A reasonable figure for the sale of
Carisbrook is proving difficult to pin down, but a reported
estimate of $4 million from a property valuer has been
dismissed as too low.
It emerged this week the stadium will be sold to the Dunedin
City Council in the next few weeks for $7 million, and while
he was unwilling to confirm the figure, council finance and
corporate support general manager Athol Stephens said
yesterday the money would have to be borrowed.
The cost of buying Carisbrook is not included in the $198
million the council has promised the new stadium will cost.
But the local authority may be able to make the money back
when it sells the land, Mr Stephens said, depending on what
option is chosen for its use.
Property developers spoken to yesterday were unwilling to go
on the record with a price.
However, the general reaction to a figure of $4 million,
reported as a ballpark figure for the stadium by an un-named
property developer, was too low, with those contacted saying it
would be a very good buy at that price.
Mr Stephens also questioned the figures, and said at such a
price "we'd take it today".
Asked about the possibilities of money being made from the
sale of Carisbrook, he said no research had been done so far
on the issue.
Various ideas had been floated, including using it, instead
of Bathgate Park, for playing fields, and using Bathgate Park
for development.
Carisbrook, though, was already zoned industrial, was flat,
had good services and good access.
"Above all, it's freehold.
"If no other purposes were intended for it, it should be
reasonably sellable."
There could be a surplus from a sale, above what had been
paid, although it could take time to realise, depending on
the option.
Mr Stephens said the original deal for Carisbrook was that
all the rugby union's debts would be repaid from the proceeds
of the sale of the land, after it was sold to the council for
a nominal sum.
Not only would the rugby union's and the council's debt be
repaid, there was to have been be $5 million left over.
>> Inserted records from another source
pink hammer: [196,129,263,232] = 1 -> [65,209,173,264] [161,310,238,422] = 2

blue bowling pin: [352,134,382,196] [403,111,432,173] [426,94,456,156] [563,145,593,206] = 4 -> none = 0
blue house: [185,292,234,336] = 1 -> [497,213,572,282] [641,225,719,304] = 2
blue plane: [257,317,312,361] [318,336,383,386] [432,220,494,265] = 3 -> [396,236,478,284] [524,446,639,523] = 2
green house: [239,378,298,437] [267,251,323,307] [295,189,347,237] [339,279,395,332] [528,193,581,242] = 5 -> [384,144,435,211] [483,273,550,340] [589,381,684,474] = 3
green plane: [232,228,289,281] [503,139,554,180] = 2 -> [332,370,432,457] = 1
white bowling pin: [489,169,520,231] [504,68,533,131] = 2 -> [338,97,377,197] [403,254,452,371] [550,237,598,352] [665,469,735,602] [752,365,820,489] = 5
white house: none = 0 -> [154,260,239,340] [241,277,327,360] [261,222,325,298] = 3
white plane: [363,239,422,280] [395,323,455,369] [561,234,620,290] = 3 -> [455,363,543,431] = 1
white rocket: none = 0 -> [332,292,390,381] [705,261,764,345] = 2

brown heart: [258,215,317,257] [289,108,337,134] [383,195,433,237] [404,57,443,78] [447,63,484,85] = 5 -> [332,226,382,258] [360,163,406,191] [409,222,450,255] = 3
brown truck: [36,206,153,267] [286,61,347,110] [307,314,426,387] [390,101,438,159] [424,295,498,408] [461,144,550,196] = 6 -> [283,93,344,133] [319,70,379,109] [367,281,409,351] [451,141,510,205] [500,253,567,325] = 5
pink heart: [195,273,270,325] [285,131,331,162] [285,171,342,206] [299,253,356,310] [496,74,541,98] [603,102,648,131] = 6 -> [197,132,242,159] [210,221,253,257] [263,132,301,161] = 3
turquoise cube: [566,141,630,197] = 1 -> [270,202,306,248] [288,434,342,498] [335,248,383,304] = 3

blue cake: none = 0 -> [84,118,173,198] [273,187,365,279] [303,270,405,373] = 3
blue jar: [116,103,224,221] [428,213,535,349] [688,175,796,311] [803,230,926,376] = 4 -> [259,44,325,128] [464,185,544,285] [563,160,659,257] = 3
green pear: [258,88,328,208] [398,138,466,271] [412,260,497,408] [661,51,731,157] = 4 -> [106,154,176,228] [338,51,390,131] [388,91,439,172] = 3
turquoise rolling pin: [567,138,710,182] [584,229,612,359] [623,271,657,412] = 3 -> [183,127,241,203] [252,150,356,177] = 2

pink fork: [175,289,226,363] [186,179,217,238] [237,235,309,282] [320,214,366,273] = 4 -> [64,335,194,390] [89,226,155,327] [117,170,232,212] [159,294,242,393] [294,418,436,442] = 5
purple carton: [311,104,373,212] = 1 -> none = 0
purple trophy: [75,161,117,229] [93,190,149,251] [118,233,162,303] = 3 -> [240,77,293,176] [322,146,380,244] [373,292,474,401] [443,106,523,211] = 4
That figure was based on a Carisbrook Stadium Trust estimate
of the land being bought for a nominal sum, and sold for $11
million, something council staff questioned at the time, he
said.
"We always wondered if it would be possible to get $5 million
[profit]."
That would have reduced the cost of the land at the new
stadium, he said, but that was now apparently not the case.
The Otago Rugby Football Union (ORFU) last year owed $2
million to the city council and $4 million to the Bank of New
Zealand.
An Official Information Act request by the Otago Daily Times
last year resulted in the council confirming the ORFU's $2
million loan to the council had been extended to June 30 this
year.
Quotable Value New Zealand did its last valuation of Dunedin
properties, used by the council to set rates, in 2007, and
those valuations came into effect for ratepayers in the
middle of last year.
For Carisbrook, the capital value for the stadium was $16.2
million, but the land value was only $2.7 million.
That means the cost of the buildings on the land was
estimated at $13.5 million, but they have at best limited use
for anything other than a stadium, and ratings valuations do
not necessarily reflect market prices.